Exercise details
Treat the line containing "Digitize the connectivity" as the first line of the answer and the last line of the data as its final line, reproducing every line between exactly.

Records contained in a dataset
=-=-=-=-=
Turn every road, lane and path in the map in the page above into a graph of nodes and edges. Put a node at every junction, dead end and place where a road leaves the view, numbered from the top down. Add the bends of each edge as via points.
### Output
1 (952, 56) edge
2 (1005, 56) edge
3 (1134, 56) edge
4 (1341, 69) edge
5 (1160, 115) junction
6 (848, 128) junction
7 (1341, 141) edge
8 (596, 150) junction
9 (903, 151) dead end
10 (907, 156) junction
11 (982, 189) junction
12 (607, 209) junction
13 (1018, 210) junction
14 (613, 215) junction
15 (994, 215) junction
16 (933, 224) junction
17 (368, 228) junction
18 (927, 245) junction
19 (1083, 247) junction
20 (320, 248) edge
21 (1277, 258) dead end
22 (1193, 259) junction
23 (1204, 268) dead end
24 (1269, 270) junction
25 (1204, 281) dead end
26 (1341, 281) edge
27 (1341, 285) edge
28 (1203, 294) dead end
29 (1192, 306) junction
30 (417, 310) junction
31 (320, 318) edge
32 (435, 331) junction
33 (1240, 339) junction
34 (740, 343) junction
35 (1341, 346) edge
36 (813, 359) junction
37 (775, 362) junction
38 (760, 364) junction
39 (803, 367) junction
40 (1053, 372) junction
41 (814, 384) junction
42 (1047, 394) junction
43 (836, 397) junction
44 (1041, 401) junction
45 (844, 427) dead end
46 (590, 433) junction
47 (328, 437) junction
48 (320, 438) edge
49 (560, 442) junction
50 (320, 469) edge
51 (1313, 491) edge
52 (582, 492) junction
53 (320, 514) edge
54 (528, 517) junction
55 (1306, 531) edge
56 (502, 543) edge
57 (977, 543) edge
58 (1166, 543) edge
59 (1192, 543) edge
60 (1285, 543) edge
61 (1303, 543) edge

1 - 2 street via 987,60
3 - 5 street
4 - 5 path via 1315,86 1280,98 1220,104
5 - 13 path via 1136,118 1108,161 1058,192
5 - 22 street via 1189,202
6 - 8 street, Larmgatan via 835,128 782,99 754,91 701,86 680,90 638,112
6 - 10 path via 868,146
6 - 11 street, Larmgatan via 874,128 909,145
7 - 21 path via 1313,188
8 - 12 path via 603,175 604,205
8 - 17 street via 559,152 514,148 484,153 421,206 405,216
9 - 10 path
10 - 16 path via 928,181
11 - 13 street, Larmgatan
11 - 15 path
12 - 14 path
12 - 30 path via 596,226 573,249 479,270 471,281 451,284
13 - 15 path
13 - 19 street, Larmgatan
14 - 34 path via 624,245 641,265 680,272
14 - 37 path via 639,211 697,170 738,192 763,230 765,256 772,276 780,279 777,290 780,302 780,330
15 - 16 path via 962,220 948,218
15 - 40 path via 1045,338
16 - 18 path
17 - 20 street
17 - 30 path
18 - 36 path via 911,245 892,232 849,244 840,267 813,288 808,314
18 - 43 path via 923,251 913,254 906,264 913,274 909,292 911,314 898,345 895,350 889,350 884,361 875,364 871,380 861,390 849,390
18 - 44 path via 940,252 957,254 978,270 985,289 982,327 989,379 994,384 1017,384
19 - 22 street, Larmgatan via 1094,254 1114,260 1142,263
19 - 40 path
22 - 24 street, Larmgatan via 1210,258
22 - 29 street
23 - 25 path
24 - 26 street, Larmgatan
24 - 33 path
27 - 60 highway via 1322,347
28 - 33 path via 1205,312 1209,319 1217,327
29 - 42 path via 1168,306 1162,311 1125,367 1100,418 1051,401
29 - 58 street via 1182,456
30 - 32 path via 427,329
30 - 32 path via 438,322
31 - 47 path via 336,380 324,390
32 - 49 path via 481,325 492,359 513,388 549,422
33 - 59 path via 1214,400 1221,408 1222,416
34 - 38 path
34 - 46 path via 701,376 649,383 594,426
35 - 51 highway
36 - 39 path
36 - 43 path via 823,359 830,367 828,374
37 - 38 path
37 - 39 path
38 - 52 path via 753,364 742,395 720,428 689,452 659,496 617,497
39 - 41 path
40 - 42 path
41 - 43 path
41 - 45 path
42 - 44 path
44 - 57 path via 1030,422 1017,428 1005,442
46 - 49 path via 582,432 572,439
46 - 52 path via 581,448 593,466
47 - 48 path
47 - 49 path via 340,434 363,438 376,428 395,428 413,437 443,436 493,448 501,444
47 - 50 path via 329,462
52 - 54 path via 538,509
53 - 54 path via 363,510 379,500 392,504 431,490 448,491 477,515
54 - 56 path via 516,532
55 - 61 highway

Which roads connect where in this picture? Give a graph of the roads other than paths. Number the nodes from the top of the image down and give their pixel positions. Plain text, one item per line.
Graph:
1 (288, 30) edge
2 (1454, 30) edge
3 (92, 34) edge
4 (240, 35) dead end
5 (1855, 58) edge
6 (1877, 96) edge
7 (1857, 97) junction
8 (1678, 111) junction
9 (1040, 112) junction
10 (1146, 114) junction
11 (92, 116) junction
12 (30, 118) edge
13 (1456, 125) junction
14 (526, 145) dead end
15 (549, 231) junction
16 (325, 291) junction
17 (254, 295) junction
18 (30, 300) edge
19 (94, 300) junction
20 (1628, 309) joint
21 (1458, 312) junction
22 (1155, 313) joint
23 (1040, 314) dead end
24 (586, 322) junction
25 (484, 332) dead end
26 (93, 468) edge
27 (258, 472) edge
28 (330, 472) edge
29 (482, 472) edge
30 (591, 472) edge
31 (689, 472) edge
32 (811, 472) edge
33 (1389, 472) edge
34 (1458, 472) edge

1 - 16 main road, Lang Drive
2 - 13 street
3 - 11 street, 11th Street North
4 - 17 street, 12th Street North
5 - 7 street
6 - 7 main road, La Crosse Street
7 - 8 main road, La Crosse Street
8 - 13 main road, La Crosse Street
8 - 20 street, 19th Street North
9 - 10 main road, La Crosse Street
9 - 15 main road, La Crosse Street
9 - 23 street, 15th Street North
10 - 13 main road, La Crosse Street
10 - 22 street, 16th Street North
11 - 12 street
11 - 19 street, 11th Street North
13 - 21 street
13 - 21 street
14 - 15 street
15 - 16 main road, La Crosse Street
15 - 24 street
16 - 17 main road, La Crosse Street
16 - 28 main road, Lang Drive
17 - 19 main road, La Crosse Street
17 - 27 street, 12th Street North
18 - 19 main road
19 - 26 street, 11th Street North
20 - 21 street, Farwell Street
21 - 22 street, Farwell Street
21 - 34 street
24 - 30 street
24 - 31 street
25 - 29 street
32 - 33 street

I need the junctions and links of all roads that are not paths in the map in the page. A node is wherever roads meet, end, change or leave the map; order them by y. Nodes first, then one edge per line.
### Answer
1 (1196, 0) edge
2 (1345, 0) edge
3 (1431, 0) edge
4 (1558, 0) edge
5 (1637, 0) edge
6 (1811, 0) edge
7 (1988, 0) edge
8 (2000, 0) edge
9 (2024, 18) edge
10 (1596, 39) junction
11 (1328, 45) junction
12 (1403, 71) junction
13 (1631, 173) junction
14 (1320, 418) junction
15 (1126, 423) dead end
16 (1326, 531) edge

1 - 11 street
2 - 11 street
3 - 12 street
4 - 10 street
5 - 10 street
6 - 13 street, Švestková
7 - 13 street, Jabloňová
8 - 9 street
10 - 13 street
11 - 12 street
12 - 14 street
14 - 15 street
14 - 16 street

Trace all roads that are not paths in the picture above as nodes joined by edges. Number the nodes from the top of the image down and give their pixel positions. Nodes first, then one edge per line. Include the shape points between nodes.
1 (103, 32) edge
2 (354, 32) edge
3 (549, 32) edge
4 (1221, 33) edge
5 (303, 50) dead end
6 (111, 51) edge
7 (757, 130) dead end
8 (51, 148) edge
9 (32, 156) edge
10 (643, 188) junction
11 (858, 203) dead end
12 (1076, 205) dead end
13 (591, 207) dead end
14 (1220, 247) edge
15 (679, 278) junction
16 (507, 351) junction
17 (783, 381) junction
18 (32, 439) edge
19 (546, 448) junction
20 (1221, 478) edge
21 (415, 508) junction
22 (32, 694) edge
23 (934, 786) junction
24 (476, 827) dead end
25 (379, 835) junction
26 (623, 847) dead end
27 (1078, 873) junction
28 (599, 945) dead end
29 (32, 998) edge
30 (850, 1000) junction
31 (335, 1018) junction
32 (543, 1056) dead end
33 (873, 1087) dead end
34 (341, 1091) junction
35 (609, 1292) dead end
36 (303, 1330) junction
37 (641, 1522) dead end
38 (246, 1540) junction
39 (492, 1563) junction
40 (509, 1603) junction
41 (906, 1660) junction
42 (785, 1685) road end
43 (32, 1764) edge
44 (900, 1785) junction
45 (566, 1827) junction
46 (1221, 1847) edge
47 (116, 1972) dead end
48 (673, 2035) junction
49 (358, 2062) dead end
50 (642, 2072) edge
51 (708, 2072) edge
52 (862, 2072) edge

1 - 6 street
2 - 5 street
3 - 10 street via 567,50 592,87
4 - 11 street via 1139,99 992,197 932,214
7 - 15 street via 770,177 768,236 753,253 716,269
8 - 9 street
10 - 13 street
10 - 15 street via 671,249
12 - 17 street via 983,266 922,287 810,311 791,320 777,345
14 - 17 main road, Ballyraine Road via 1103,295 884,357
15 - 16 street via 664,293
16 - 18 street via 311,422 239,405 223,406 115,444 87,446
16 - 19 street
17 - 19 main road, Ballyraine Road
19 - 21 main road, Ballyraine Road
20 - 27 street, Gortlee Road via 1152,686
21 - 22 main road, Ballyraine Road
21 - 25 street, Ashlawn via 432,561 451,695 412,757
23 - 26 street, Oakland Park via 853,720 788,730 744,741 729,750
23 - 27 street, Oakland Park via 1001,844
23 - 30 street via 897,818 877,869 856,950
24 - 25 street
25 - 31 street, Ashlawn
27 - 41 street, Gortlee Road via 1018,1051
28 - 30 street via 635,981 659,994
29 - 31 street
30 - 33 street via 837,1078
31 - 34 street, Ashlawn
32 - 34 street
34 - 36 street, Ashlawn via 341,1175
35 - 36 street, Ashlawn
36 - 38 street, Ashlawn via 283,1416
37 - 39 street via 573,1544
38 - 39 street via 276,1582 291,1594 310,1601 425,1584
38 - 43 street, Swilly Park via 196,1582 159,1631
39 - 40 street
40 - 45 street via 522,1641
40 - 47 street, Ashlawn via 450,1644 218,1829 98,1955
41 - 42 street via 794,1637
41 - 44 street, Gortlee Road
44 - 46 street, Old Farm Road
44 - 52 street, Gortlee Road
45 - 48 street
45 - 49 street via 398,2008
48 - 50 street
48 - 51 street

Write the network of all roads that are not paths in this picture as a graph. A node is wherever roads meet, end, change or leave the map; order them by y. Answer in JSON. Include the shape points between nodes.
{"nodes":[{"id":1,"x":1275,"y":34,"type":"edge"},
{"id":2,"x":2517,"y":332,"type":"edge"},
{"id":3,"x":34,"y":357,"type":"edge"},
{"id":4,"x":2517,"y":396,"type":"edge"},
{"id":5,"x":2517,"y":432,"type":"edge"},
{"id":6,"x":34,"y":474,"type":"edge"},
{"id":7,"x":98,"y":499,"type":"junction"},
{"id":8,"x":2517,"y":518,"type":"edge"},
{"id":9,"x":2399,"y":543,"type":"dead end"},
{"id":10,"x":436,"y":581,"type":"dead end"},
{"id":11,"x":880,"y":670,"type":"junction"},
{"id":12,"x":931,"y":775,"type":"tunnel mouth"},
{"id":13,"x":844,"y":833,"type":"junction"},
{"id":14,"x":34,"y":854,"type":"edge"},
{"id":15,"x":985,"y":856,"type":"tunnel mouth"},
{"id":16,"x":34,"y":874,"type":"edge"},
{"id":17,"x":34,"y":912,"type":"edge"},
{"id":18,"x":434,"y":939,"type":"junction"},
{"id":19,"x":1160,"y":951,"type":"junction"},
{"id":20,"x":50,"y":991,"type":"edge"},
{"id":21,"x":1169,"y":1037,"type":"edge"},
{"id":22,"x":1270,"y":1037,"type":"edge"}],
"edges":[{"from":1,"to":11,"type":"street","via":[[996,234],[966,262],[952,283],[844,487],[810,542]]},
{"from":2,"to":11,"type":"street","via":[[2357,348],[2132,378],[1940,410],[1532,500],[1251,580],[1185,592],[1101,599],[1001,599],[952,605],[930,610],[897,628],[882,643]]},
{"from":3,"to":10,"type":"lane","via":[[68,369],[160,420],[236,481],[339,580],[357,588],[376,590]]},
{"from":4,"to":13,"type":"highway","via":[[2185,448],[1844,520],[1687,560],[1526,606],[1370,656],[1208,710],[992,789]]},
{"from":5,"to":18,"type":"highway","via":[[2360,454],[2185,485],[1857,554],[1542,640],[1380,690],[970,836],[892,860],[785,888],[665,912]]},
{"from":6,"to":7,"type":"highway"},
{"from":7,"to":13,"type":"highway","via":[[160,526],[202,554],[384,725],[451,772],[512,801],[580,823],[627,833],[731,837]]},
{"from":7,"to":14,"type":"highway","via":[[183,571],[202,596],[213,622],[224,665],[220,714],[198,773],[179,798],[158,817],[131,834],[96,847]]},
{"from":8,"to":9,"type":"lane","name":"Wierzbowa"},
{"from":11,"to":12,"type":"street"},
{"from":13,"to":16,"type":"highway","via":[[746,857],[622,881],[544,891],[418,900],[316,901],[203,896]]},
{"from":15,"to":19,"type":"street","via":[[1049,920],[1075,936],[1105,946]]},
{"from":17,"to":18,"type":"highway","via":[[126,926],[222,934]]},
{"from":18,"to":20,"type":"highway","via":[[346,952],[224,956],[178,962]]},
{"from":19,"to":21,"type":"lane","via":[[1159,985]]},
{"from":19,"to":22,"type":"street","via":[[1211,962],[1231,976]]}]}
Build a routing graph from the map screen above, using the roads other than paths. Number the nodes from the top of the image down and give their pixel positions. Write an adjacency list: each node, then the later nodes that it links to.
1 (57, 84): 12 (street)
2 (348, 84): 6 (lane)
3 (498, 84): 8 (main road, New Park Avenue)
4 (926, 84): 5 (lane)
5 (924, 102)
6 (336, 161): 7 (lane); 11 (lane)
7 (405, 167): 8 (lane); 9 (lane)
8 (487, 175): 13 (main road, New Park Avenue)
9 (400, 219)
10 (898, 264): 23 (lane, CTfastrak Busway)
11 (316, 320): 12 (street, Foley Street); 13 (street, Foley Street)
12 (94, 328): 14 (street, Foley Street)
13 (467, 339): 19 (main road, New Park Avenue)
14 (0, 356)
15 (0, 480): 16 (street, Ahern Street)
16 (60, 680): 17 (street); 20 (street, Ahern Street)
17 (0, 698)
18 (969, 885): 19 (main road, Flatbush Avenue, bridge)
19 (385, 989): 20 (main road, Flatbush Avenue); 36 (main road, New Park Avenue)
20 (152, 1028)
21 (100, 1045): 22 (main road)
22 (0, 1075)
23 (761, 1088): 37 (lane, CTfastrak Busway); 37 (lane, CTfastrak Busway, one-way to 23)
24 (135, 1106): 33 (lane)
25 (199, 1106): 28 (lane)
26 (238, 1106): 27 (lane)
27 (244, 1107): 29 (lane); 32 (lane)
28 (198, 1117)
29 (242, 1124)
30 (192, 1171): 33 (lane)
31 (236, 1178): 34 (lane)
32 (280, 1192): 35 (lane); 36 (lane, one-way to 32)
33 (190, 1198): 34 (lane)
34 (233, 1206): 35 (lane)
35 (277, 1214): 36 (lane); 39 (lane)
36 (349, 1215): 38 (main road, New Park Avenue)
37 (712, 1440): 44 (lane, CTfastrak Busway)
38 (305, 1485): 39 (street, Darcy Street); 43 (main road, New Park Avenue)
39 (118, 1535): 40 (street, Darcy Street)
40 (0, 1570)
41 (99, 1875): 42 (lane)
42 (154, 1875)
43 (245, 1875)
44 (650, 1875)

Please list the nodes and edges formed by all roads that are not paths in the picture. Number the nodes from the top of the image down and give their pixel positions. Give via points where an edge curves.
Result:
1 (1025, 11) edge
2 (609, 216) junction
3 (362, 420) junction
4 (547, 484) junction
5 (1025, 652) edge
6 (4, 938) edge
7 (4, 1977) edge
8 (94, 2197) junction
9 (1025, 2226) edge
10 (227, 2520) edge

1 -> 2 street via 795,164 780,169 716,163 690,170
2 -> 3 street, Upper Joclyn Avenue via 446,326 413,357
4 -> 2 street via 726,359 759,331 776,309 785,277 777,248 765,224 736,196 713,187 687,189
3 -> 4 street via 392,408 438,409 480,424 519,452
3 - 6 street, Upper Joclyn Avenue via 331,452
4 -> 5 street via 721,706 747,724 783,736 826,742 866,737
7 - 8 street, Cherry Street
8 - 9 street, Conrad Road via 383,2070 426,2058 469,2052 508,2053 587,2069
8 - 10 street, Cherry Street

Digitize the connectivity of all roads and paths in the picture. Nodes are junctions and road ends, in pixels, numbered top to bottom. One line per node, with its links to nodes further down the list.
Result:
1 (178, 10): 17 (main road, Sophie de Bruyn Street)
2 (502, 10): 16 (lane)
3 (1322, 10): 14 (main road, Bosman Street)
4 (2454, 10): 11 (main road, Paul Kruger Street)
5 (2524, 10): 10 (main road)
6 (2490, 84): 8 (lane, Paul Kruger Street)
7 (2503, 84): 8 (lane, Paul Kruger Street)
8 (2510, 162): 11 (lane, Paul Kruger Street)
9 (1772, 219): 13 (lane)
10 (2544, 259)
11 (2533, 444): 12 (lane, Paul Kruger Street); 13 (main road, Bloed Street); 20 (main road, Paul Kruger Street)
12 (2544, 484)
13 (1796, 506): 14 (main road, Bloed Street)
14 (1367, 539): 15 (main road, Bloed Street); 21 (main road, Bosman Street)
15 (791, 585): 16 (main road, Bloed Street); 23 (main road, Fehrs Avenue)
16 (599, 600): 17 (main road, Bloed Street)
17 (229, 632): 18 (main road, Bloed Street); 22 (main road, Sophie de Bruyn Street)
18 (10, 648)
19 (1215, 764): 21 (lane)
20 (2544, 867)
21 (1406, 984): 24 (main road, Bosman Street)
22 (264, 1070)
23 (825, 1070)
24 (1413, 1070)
=-=-=-=-=
Solution for this task
Digitize the connectivity of all roads and paths in the picture. Nodes are junctions and road ends, in pixels, numbered top to bottom. One line per node, with its links to nodes further down the list.
Result:
1 (178, 10): 17 (main road, Sophie de Bruyn Street)
2 (502, 10): 16 (lane)
3 (1322, 10): 14 (main road, Bosman Street)
4 (2454, 10): 11 (main road, Paul Kruger Street)
5 (2524, 10): 10 (main road)
6 (2490, 84): 8 (lane, Paul Kruger Street)
7 (2503, 84): 8 (lane, Paul Kruger Street)
8 (2510, 162): 11 (lane, Paul Kruger Street)
9 (1772, 219): 13 (lane)
10 (2544, 259)
11 (2533, 444): 12 (lane, Paul Kruger Street); 13 (main road, Bloed Street); 20 (main road, Paul Kruger Street)
12 (2544, 484)
13 (1796, 506): 14 (main road, Bloed Street)
14 (1367, 539): 15 (main road, Bloed Street); 21 (main road, Bosman Street)
15 (791, 585): 16 (main road, Bloed Street); 23 (main road, Fehrs Avenue)
16 (599, 600): 17 (main road, Bloed Street)
17 (229, 632): 18 (main road, Bloed Street); 22 (main road, Sophie de Bruyn Street)
18 (10, 648)
19 (1215, 764): 21 (lane)
20 (2544, 867)
21 (1406, 984): 24 (main road, Bosman Street)
22 (264, 1070)
23 (825, 1070)
24 (1413, 1070)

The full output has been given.